Het boek is geschreven in een vrij directe en soms provocatieve stijl. In de tekst zijn een aantal kaderstukjes opgenomen geïllustreerd met zwart-witfoto’s die wat uitleg geven over een bepaald onderwerp. De auteur maakt gebruik van voetnoten en achterin is een vrij uitgebreide literatuurlijst opgenomen.
De Amerikaanse auteur Jonathan Gottschall is docent aan het Washington en Jefferson College in Pennsylvania. Hij is gespecialiseerd in de zogenaamde Darwiniaanse literatuurstudie. Gottschall publiceerde reeds enkele boeken in verband met dit onderwerp (nog niet vertaald in het Nederlands vermoed ik).

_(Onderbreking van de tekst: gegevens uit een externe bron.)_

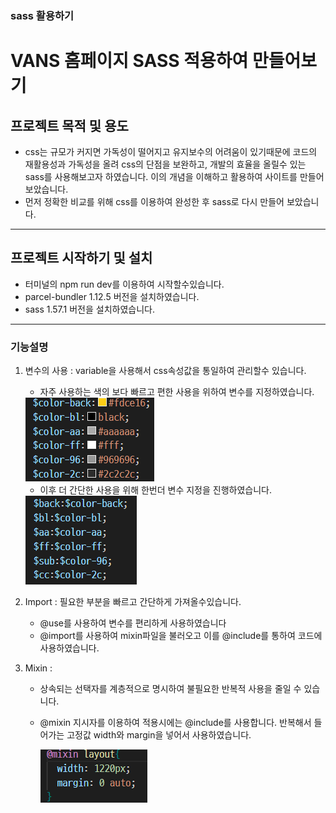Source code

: ### sass 활용하기

# VANS 홈페이지 SASS 적용하여 만들어보기

## 프로젝트 목적 및 용도
- css는 규모가 커지면 가독성이 떨어지고 유지보수의 어려움이 있기때문에 코드의 재활용성과 가독성을 올려 css의 단점을 보완하고, 개발의 효율을 올릴수 있는 sass를 사용해보고자 하였습니다. 이의 개념을 이해하고 활용하여 사이트를 만들어보았습니다.
- 먼저 정확한 비교를 위해 css를 이용하여 완성한 후 sass로 다시 만들어 보았습니다.
---
## 프로젝트 시작하기 및 설치
- 터미널의 npm run dev를 이용하여 시작할수있습니다.
- parcel-bundler 1.12.5 버전을 설치하였습니다.
- sass 1.57.1 버전을 설치하였습니다.
---
### 기능설명
1. 변수의 사용 : 
    variable을 사용해서 css속성값을 통일하여 관리할수 있습니다.
      - 자주 사용하는 색의 보다 빠르고 편한 사용을 위하여 변수를 지정하였습니다.

      <img src='./images/variable.png' alt='색깔변수넣기'>

      - 이후 더 간단한 사용을 위해 한번더 변수 지정을 진행하였습니다.

      <img src='./images/variable2.png' alt='색깔변수넣기2'>
2. Import : 필요한 부분을 빠르고 간단하게 가져올수있습니다.
    - @use를 사용하여 변수를 편리하게 사용하였습니다
    - @import를 사용하여 mixin파일을 불러오고 이를  @include를 통하여 코드에 사용하였습니다.
3. Mixin : 
      - 상속되는 선택자를 계층적으로 명시하여 불필요한 반복적 사용을 줄일 수 있습니다.
      - @mixin 지시자를 이용하여 적용시에는 @include를 사용합니다. 반복해서 들어가는 고정값 width와 margin을 넣어서 사용하였습니다.

        <img src='./images/mixin2.png' alt='mixin'>
      


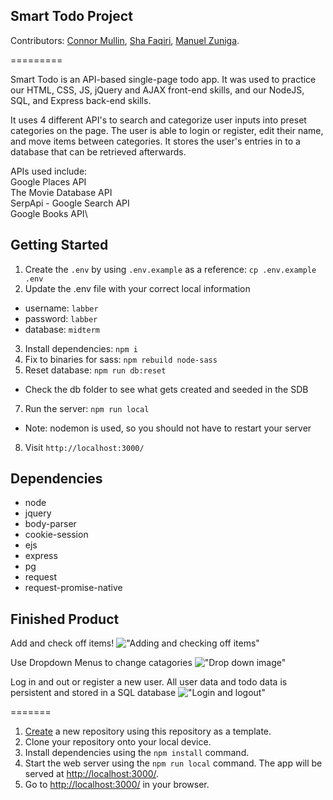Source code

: ## Smart Todo Project
Contributors:
[Connor Mullin](https://github.com/CJM1994),
[Sha Faqiri](https://github.com/ShahrukhFaqiri),
[Manuel Zuniga](https://github.com/Nachosonfriday).

=========

Smart Todo is an API-based single-page todo app. It was used to practice our HTML, CSS, JS, jQuery and AJAX front-end skills, and our NodeJS, SQL, and Express back-end skills.

It uses 4 different API's to search and categorize user inputs into preset categories on the page. The user is able to login or register, edit their name, and move items between categories. It stores the user's entries in to a database that can be retrieved afterwards.

APIs used include:\
Google Places API\
The Movie Database API\
SerpApi - Google Search API\
Google Books API\

## Getting Started

1. Create the `.env` by using `.env.example` as a reference: `cp .env.example .env`
2. Update the .env file with your correct local information 
  - username: `labber` 
  - password: `labber` 
  - database: `midterm`
3. Install dependencies: `npm i`
4. Fix to binaries for sass: `npm rebuild node-sass`
5. Reset database: `npm run db:reset`
  - Check the db folder to see what gets created and seeded in the SDB
7. Run the server: `npm run local`
  - Note: nodemon is used, so you should not have to restart your server
8. Visit `http://localhost:3000/`

## Dependencies

- node
- jquery
- body-parser 
- cookie-session
- ejs
- express
- pg
- request
- request-promise-native

## Finished Product

Add and check off items!
!["Adding and checking off items"](https://github.com/ShahrukhFaqiri/Smart_ToDo_App/blob/master/docs/adding%E2%81%84checking.gif)

Use Dropdown Menus to change catagories
!["Drop down image"](https://github.com/ShahrukhFaqiri/Smart_ToDo_App/blob/master/docs/dropdown.png)

Log in and out or register a new user. All user data and todo data is persistent and stored in a SQL database
!["Login and logout"](https://github.com/ShahrukhFaqiri/Smart_ToDo_App/blob/master/docs/login%E2%81%84logout.gif)

=======
1. [Create](https://docs.github.com/en/repositories/creating-and-managing-repositories/creating-a-repository-from-a-template) a new repository using this repository as a template.
2. Clone your repository onto your local device.
3. Install dependencies using the `npm install` command.
3. Start the web server using the `npm run local` command. The app will be served at <http://localhost:3000/>.
4. Go to <http://localhost:3000/> in your browser.
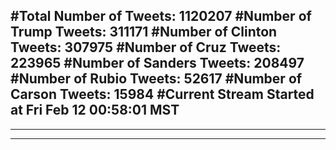 #Total Number of Tweets: 1120207 
#Number of Trump Tweets: 311171
#Number of Clinton Tweets: 307975
#Number of Cruz Tweets: 223965
#Number of Sanders Tweets: 208497
#Number of Rubio Tweets: 52617
#Number of Carson Tweets: 15984
#Current Stream Started at Fri Feb 12 00:58:01 MST
---
---
---
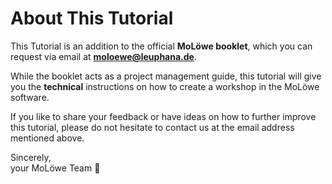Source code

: # About This Tutorial

This Tutorial is an addition to the official **MoLöwe booklet**, which you can request via email at 
**moloewe@leuphana.de**.

While the booklet acts as a project management guide, this tutorial will give you the **technical** instructions on how to
create a workshop in the MoLöwe software.

If you like to share your feedback or have ideas on how to further improve this tutorial, please do not hesitate to 
contact us at the email address mentioned above.

Sincerely, <br />your MoLöwe Team 🦁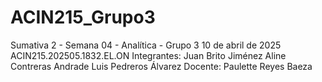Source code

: # ACIN215_Grupo3
Sumativa 2 - Semana 04 - Analítica - Grupo 3
10 de abril de 2025
ACIN215.202505.1832.EL.ON
Integrantes:
  Juan Brito Jiménez
  Aline Contreras Andrade
  Luis Pedreros Álvarez
Docente:
  Paulette Reyes Baeza
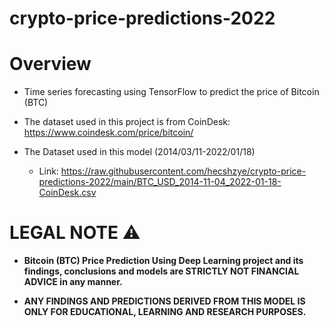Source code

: # crypto-price-predictions-2022 

# Overview 


- Time series forecasting using TensorFlow to predict the price of Bitcoin (BTC)


- The dataset used in this project is from CoinDesk: https://www.coindesk.com/price/bitcoin/


- The Dataset used in this model (2014/03/11-2022/01/18)
    
    - Link: https://raw.githubusercontent.com/hecshzye/crypto-price-predictions-2022/main/BTC_USD_2014-11-04_2022-01-18-CoinDesk.csv





# **LEGAL NOTE** ⚠️


 - **Bitcoin (BTC) Price Prediction Using Deep Learning project and its findings, conclusions and models are STRICTLY NOT FINANCIAL ADVICE in any manner.**
 
 
 
 - **ANY FINDINGS AND PREDICTIONS DERIVED FROM THIS MODEL IS ONLY FOR EDUCATIONAL, LEARNING AND RESEARCH PURPOSES.**
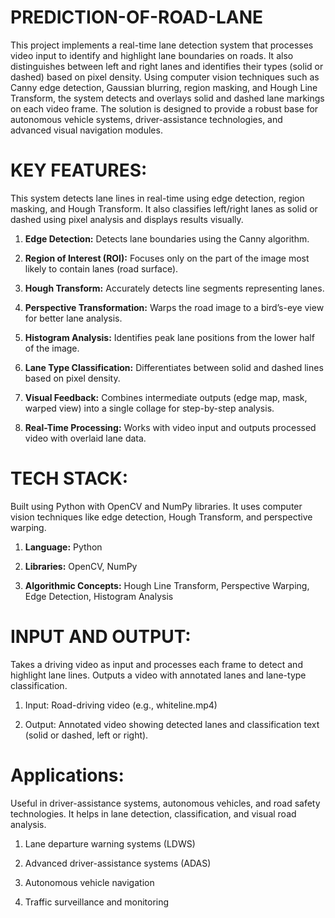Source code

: # PREDICTION-OF-ROAD-LANE
This project implements a real-time lane detection system that processes video input to identify and highlight lane boundaries on roads.  It also distinguishes between left and right lanes and identifies their types (solid or dashed) based on pixel density.
Using computer vision techniques such as Canny edge detection, Gaussian blurring, region masking, and Hough Line Transform, the system detects and overlays solid and dashed lane markings on each video frame.
The solution is designed to provide a robust base for autonomous vehicle systems, driver-assistance technologies, and advanced visual navigation modules.


# KEY FEATURES:

This system detects lane lines in real-time using edge detection, region masking, and Hough Transform. It also classifies left/right lanes as solid or dashed using pixel analysis and displays results visually.

1.  **Edge Detection:** Detects lane boundaries using the Canny algorithm.

2.  **Region of Interest (ROI):** Focuses only on the part of the image most likely to contain lanes (road surface).

3.  **Hough Transform:** Accurately detects line segments representing lanes.

4.  **Perspective Transformation:** Warps the road image to a bird’s-eye view for better lane analysis.

5.  **Histogram Analysis:** Identifies peak lane positions from the lower half of the image.

6.  **Lane Type Classification:** Differentiates between solid and dashed lines based on pixel density.

7.  **Visual Feedback:** Combines intermediate outputs (edge map, mask, warped view) into a single collage for step-by-step analysis.

8.  **Real-Time Processing:** Works with video input and outputs processed video with overlaid lane data.

# TECH STACK:

Built using Python with OpenCV and NumPy libraries. It uses computer vision techniques like edge detection, Hough Transform, and perspective warping.

1.  **Language:** Python

2.  **Libraries:** OpenCV, NumPy

3.  **Algorithmic Concepts:** Hough Line Transform, Perspective Warping, Edge Detection, Histogram Analysis

 # INPUT AND OUTPUT:

 Takes a driving video as input and processes each frame to detect and highlight lane lines. Outputs a video with annotated lanes and lane-type classification.
 
1.  Input: Road-driving video (e.g., whiteline.mp4)
   
2.  Output: Annotated video showing detected lanes and classification text (solid or dashed, left or right).

# Applications:

Useful in driver-assistance systems, autonomous vehicles, and road safety technologies. It helps in lane detection, classification, and visual road analysis. 

1.  Lane departure warning systems (LDWS)

2.  Advanced driver-assistance systems (ADAS)

3.  Autonomous vehicle navigation

4.  Traffic surveillance and monitoring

Wie houdt van extreme gevechtssporten zal in dit boek zeker zijn gading vinden. In het algemeen gedeelte van het boek haalt de auteur een aantal aspecten aan over mannelijke (menselijke) agressie. Maar op dat vlak is hij te weinig genuanceerd en hanteert andere wetenschappelijke domeinen (geschiedenis, psychologie, sociologie) als een soort grabbelton waarin hij argumenten voor de ruwe, agressieve kant van de man in de schijnwerpers zet. Bijkomende bedenking is ook dat er heel wat andere manieren zijn om aan de dagelijkse sleur van het bestaan te ontsnappen of het eigen zelfbeeld op te krikken dan de weg die Gottschall heeft gekozen. Rond het ganse boek hangt een zweem van sensatie.